I’m running nvcr.io/nim/meta/llama-3.1-70b-instruct:latest
on 1xH100 SXM (same issue with 2xH100 SXM).
I’m getting the error:
2024-07-25T11:16:04.260537238Z INFO 07-25 11:16:04.260 ngc_profile.py:224] Detected 0 compatible profile(s).
2024-07-25T11:16:04.260603041Z ERROR 07-25 11:16:04.260 utils.py:21] Could not find a profile that is currently runnable with the detected hardware. Please check the system information below and make sure you have enough free GPUs.
2024-07-25T11:16:04.260630682Z SYSTEM INFO
2024-07-25T11:16:04.260636242Z - Free GPUs:
2024-07-25T11:16:04.260640641Z - [2330:10de] (0) NVIDIA H100 80GB HBM3 (H100 80GB) [current utilization: 0%]

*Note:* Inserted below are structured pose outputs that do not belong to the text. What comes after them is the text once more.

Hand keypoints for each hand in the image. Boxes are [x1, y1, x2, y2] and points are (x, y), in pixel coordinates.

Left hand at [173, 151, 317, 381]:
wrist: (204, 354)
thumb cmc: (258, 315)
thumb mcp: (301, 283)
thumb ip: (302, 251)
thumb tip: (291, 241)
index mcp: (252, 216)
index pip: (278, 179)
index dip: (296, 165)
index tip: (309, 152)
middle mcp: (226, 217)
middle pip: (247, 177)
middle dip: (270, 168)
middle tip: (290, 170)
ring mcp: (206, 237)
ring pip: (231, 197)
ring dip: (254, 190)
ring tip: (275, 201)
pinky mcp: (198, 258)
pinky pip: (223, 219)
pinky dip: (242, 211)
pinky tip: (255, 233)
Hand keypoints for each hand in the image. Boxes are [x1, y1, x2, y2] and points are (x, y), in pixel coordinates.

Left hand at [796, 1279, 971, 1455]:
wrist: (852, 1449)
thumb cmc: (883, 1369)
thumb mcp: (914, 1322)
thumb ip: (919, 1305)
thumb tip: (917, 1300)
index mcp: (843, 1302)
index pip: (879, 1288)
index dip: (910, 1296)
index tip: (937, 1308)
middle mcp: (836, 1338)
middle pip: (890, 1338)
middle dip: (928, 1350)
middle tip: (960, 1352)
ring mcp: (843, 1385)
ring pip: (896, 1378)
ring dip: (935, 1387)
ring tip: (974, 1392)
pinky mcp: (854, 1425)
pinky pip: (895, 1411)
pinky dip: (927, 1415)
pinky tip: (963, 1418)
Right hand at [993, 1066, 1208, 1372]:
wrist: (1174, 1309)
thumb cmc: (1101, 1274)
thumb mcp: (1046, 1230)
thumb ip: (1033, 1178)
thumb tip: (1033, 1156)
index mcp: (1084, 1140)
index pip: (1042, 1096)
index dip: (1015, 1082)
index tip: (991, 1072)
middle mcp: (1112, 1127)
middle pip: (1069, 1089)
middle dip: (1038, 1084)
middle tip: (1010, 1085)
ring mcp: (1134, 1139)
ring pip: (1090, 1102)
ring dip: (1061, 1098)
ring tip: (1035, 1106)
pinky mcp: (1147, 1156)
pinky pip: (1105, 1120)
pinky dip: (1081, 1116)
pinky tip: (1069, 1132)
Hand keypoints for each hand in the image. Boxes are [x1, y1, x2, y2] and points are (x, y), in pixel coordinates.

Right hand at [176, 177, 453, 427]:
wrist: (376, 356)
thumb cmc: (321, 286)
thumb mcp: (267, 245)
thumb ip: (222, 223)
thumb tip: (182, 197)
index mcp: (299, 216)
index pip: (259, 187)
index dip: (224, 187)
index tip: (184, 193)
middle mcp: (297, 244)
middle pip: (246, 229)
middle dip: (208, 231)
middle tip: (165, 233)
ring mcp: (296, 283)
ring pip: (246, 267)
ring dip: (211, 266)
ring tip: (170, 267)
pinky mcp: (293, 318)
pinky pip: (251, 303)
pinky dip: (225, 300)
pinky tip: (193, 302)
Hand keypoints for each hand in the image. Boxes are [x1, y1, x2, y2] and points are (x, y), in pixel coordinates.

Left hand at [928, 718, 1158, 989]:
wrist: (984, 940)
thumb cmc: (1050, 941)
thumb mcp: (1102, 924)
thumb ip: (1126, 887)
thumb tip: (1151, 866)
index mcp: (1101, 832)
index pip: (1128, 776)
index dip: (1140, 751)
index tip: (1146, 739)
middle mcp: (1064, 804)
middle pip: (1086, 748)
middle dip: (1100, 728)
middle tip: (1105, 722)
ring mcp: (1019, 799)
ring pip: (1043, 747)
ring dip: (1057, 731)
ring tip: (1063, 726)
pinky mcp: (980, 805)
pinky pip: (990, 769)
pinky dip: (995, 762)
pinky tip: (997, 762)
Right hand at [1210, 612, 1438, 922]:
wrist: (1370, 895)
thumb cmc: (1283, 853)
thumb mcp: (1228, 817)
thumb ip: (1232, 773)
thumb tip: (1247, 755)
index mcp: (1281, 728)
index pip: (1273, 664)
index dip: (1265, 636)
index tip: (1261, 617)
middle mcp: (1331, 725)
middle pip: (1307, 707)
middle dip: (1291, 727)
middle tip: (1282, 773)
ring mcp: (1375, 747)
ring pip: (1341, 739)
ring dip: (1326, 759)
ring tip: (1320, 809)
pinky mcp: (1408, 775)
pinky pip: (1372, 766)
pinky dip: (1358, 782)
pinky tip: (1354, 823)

The right approach is probably to list the profiles, but I can’t do that because I don’t have a way to pass docker arguments. I tried guessing some profiles to try and set them with the NIM_MODEL_PROFILES env variable, see here but that didn’t work.
Can someone recommend what profile to pass? Or what other GPU to use if H100 SXMs aren’t supported (which would be odd).